» Exercise task a: Write out the CAD file records exactly, from their first line down to the line containing "v(31.1, -3.17) *", with both ends included, and leave the pictures out of your copy.

» Passage shown:
***
Beans: Finca Santuario
Roaster: Home roasting 
Roasting Degree: Full City
Origin/Area: Popayán, Departamento del Cauca, Colombia
Grade: Excellso
Screen: N/A
Defect: N/A
Altitude: 1,850-2,100m
Variety: Bourbon 
Process: Washed

【Flavor scale】
Aroma: 4
Sweetness: 5
Acidity: 4
Bitterness: 4
Richness: 4
※Grade 1 to 5
【Impression】
Bold, sweet aroma, vanilla, soothing cacao, hot chocolate, lightly fruity, orange, peach, fuzzy, caramel, complex, full mouthfeel, mild acidity, cooling, light texture, distinguishable sweetness, criollo cacao chocolate, mixed spice, not overly rich but memorable and impressive, juicy, clean, well-balanced sweetness, round, bitterness and acidity, chestnuts honey, syrupy, hazel nuts, brown sugar, cocoa, citric, lemon and lime, matured clean traces of cocoa, syrupy, clean sweetness and round flavor as a long lasting aftertaste.
***
Collected data entries
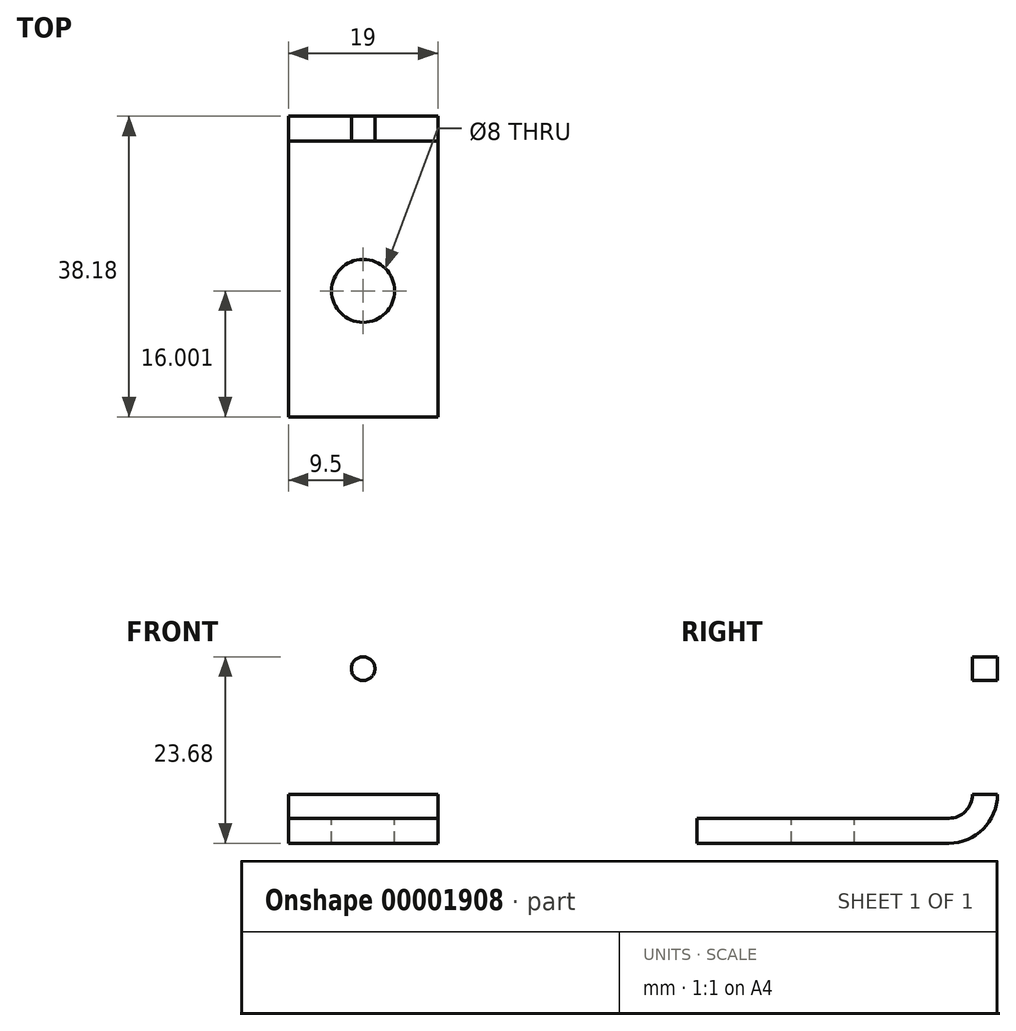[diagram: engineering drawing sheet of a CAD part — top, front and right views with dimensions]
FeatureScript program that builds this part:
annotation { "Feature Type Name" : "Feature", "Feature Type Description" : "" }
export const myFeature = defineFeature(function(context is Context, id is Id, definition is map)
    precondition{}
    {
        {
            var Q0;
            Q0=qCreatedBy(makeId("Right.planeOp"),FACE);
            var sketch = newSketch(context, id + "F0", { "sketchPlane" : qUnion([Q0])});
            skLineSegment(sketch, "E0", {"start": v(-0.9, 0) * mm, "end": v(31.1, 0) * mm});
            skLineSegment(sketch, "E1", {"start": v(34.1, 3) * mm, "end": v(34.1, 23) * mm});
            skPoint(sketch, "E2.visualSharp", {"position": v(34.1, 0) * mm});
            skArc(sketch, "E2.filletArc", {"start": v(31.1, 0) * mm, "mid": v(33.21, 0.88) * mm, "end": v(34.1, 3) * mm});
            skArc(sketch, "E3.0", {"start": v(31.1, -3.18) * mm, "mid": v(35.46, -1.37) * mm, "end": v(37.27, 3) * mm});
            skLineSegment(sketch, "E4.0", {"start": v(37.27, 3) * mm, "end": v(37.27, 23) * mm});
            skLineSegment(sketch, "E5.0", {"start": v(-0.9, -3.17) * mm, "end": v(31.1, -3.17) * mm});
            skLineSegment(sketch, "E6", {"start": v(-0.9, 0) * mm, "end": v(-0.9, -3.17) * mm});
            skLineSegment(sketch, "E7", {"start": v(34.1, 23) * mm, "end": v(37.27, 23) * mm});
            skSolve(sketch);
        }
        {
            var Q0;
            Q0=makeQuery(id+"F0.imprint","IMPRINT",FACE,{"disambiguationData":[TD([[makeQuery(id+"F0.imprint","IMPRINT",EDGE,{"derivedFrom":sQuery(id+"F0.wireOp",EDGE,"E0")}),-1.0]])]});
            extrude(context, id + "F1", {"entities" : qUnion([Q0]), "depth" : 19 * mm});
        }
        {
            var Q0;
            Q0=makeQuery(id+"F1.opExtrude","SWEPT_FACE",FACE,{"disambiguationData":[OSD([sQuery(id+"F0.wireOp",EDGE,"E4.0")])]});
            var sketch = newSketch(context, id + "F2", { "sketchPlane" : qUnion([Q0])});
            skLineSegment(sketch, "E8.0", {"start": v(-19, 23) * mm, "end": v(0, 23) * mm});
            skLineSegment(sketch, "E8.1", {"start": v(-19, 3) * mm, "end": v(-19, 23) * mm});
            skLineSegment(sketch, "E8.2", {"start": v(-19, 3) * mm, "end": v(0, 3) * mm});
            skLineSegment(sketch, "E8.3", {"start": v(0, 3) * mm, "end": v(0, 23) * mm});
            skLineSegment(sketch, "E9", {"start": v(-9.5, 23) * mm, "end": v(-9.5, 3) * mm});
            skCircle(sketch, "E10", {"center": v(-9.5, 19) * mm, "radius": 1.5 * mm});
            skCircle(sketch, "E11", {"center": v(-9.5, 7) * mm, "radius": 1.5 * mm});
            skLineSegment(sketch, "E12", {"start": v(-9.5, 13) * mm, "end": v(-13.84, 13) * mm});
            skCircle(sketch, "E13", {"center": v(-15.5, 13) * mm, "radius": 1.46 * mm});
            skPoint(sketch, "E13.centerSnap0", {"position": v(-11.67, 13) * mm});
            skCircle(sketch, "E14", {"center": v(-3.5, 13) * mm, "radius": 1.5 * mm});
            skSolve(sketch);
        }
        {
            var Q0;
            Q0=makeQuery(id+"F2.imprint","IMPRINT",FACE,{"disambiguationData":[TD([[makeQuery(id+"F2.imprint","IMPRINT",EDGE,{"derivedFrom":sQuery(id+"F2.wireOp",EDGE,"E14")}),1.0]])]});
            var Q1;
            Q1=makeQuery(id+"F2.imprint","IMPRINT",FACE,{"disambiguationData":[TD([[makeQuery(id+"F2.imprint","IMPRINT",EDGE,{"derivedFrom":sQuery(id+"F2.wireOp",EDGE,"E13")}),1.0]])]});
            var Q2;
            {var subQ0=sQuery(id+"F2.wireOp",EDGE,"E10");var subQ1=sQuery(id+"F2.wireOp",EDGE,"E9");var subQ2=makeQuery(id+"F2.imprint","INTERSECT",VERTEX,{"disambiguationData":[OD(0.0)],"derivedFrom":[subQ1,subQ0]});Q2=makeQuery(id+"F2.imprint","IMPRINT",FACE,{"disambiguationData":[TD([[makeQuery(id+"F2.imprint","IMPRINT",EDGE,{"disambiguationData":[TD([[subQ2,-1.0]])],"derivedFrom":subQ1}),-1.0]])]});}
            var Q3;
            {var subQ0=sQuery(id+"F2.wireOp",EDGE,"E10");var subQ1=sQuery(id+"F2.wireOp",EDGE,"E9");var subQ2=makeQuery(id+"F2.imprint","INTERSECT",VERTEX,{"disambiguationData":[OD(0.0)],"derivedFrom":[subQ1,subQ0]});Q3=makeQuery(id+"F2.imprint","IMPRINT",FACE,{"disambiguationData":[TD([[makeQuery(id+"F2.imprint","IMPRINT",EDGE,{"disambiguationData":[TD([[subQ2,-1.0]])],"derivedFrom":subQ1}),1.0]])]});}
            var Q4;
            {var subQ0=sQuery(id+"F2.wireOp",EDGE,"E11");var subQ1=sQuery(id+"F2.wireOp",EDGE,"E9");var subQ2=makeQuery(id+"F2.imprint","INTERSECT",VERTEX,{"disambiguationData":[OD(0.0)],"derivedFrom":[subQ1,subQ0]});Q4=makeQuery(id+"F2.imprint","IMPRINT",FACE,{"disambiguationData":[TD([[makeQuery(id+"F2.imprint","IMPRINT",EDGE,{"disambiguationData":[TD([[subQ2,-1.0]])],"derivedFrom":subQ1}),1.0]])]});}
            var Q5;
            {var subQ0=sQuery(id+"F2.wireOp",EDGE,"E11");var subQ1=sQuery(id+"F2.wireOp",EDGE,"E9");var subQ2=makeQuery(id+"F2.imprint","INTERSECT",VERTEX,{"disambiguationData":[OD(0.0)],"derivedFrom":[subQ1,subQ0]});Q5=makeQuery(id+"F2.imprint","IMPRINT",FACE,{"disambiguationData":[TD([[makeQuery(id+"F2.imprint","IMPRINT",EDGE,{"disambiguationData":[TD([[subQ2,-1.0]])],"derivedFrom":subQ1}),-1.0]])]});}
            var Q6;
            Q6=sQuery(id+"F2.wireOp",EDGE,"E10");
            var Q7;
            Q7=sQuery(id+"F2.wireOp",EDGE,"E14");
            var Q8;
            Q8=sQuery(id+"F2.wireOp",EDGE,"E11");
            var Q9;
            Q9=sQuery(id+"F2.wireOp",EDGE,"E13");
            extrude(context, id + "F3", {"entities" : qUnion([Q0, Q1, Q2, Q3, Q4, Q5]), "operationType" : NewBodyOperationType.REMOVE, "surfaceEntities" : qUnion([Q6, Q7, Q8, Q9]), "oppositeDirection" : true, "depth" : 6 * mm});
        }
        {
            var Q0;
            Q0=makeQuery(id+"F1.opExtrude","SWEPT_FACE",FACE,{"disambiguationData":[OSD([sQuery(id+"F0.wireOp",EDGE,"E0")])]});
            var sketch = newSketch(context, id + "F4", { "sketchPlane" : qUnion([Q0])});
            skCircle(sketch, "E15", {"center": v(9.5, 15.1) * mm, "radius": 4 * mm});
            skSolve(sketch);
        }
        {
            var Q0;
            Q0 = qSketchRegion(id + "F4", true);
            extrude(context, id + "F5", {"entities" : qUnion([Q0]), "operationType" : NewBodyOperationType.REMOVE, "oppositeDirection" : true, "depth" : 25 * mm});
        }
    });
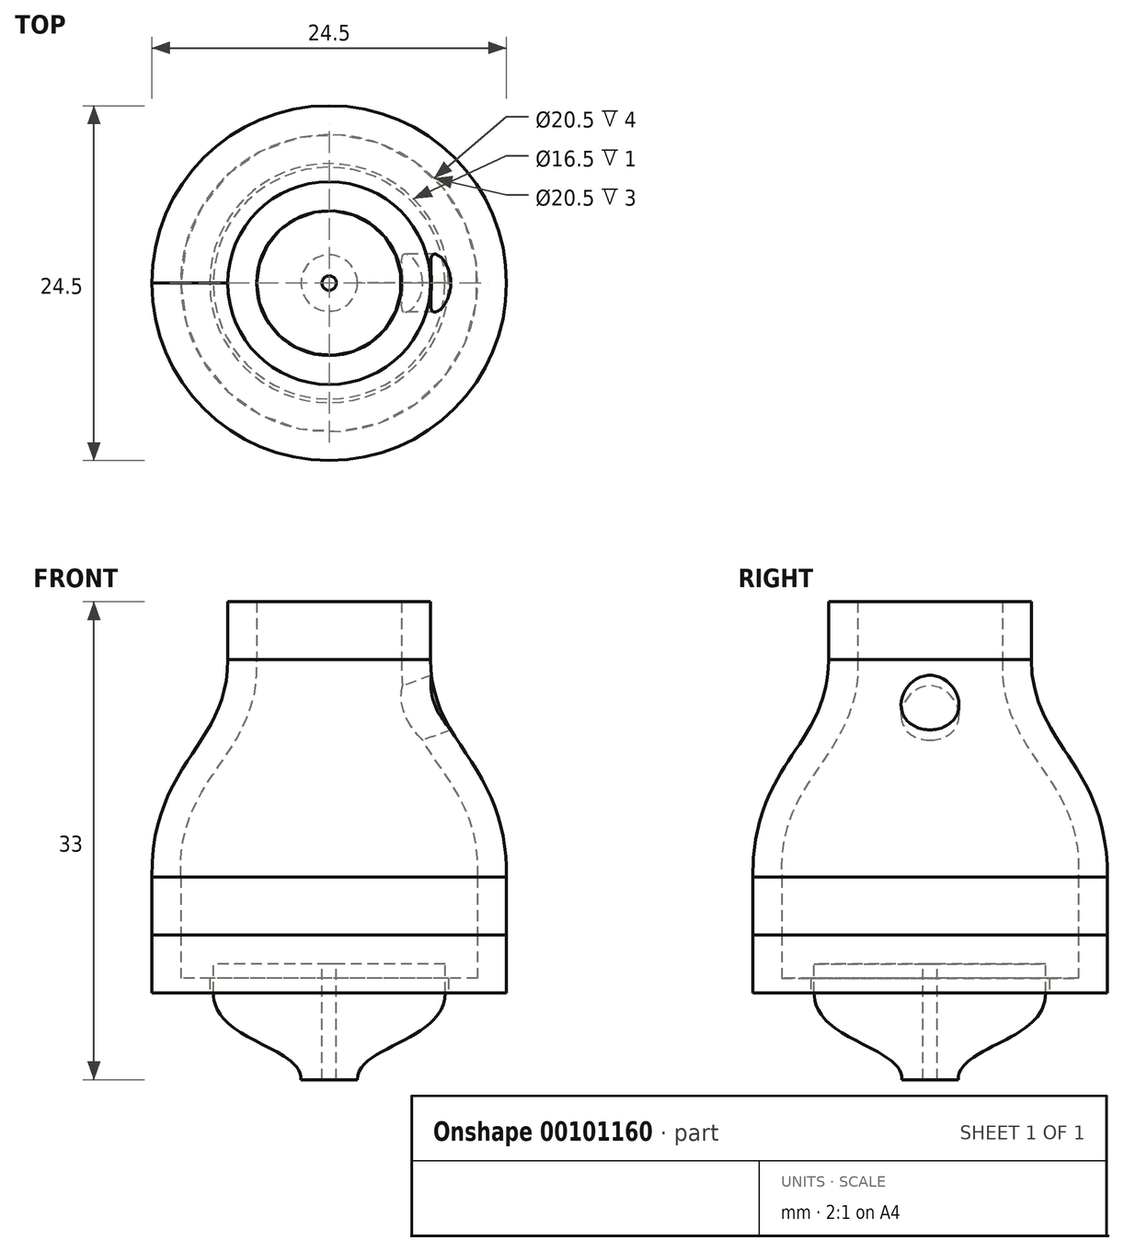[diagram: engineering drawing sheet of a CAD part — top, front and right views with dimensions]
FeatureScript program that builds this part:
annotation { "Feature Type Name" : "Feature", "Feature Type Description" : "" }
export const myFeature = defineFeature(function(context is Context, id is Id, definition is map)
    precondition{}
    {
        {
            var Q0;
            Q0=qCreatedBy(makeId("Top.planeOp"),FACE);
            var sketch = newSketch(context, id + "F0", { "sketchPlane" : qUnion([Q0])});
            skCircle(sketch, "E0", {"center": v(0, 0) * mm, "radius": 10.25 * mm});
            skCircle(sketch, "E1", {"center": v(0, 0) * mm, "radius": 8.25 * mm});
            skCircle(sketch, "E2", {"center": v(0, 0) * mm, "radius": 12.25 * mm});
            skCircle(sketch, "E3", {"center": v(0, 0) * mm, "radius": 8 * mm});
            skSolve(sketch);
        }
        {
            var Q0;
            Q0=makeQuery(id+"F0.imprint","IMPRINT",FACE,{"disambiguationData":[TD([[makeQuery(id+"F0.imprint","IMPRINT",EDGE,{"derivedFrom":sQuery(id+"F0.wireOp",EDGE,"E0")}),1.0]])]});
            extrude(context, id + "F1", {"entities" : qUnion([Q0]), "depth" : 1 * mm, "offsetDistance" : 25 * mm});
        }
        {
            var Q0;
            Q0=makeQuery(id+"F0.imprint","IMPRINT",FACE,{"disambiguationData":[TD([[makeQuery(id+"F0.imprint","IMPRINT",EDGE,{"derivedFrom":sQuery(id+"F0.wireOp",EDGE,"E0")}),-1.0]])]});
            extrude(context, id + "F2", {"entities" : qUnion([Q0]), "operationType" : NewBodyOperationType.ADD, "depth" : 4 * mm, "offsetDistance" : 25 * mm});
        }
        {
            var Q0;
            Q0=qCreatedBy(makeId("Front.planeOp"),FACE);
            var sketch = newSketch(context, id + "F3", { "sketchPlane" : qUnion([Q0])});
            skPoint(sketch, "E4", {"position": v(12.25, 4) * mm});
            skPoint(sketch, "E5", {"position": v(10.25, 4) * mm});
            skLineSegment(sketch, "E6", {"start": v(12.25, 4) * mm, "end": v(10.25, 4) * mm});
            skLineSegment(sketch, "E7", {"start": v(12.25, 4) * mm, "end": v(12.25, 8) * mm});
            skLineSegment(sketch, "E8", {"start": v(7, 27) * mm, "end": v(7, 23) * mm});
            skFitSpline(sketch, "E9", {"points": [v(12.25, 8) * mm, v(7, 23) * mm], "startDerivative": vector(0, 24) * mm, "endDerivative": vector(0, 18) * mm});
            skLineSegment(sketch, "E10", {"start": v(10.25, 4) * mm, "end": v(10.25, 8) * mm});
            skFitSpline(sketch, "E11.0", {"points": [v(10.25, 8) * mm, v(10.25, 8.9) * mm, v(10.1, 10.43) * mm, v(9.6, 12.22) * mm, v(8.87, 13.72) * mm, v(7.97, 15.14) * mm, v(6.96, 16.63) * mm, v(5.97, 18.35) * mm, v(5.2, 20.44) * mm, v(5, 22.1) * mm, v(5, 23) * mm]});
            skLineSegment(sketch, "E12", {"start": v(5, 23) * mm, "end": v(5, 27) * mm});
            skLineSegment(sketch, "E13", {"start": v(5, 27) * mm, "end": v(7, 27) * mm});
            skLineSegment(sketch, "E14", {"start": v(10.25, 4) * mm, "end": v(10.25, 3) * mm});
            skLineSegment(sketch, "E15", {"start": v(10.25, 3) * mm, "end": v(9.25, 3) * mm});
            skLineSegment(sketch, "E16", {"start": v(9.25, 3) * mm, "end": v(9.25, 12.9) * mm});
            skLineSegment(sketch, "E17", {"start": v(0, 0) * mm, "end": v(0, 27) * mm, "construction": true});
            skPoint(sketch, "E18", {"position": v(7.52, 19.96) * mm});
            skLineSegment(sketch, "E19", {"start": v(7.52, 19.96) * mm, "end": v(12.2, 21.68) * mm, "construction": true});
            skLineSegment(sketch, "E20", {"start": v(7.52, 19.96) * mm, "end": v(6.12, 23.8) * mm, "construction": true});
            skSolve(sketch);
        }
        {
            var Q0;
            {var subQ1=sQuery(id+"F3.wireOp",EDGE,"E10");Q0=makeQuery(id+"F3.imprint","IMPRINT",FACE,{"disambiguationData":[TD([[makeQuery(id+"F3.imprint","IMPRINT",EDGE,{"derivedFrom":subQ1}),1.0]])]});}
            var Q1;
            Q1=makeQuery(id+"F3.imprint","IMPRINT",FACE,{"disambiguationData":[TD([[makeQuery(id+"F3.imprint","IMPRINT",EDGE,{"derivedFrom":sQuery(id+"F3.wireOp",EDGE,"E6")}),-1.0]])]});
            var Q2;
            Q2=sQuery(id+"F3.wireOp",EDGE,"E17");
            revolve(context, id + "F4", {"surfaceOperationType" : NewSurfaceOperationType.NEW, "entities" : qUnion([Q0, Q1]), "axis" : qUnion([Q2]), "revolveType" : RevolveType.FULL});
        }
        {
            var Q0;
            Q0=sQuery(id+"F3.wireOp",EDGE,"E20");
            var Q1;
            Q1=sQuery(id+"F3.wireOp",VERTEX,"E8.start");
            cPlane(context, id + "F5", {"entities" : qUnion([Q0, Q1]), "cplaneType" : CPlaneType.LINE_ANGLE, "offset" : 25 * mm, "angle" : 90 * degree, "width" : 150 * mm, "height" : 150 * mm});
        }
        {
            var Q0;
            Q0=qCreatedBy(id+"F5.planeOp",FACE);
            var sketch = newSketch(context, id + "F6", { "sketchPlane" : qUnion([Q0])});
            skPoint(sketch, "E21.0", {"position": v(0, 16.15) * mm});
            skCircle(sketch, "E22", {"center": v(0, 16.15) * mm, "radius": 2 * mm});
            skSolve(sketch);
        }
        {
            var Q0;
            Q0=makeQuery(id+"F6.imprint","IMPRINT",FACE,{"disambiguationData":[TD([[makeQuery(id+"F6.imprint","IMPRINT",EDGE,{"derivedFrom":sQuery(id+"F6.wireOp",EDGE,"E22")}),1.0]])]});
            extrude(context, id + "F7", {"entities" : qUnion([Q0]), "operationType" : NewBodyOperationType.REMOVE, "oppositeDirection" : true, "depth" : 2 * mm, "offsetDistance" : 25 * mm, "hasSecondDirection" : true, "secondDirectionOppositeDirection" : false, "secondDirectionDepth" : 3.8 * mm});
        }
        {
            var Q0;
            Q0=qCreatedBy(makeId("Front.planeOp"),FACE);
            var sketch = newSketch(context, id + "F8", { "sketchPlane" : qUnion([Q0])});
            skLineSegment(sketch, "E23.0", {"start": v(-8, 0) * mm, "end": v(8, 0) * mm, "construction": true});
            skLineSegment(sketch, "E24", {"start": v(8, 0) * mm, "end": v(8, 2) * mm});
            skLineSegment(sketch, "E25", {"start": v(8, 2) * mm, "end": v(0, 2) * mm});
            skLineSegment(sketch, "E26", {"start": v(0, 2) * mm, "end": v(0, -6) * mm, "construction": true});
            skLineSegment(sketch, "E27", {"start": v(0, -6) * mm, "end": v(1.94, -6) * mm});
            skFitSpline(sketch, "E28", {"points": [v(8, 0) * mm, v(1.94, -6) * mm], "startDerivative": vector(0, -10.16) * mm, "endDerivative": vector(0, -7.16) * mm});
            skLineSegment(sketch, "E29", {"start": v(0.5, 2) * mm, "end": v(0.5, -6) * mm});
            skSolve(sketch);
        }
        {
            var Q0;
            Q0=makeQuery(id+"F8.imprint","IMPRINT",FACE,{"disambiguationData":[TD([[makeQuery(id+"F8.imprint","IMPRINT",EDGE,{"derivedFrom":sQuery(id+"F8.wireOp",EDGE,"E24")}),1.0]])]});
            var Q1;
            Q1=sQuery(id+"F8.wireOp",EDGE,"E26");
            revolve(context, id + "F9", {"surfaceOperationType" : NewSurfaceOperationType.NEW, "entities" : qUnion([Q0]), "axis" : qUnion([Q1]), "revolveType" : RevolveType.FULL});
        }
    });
***
» Exercise task b: What altitude does the coffee bean review give for Finca Santuario?

» Result a:
[diagram: engineering drawing sheet of a CAD part — top, front and right views with dimensions]
FeatureScript program that builds this part:
annotation { "Feature Type Name" : "Feature", "Feature Type Description" : "" }
export const myFeature = defineFeature(function(context is Context, id is Id, definition is map)
    precondition{}
    {
        {
            var Q0;
            Q0=qCreatedBy(makeId("Right.planeOp"),FACE);
            var sketch = newSketch(context, id + "F0", { "sketchPlane" : qUnion([Q0])});
            skLineSegment(sketch, "E0", {"start": v(-0.9, 0) * mm, "end": v(31.1, 0) * mm});
            skLineSegment(sketch, "E1", {"start": v(34.1, 3) * mm, "end": v(34.1, 23) * mm});
            skPoint(sketch, "E2.visualSharp", {"position": v(34.1, 0) * mm});
            skArc(sketch, "E2.filletArc", {"start": v(31.1, 0) * mm, "mid": v(33.21, 0.88) * mm, "end": v(34.1, 3) * mm});
            skArc(sketch, "E3.0", {"start": v(31.1, -3.18) * mm, "mid": v(35.46, -1.37) * mm, "end": v(37.27, 3) * mm});
            skLineSegment(sketch, "E4.0", {"start": v(37.27, 3) * mm, "end": v(37.27, 23) * mm});
            skLineSegment(sketch, "E5.0", {"start": v(-0.9, -3.17) * mm, "end": v(31.1, -3.17) * mm});

» Result b: 1,850-2,100m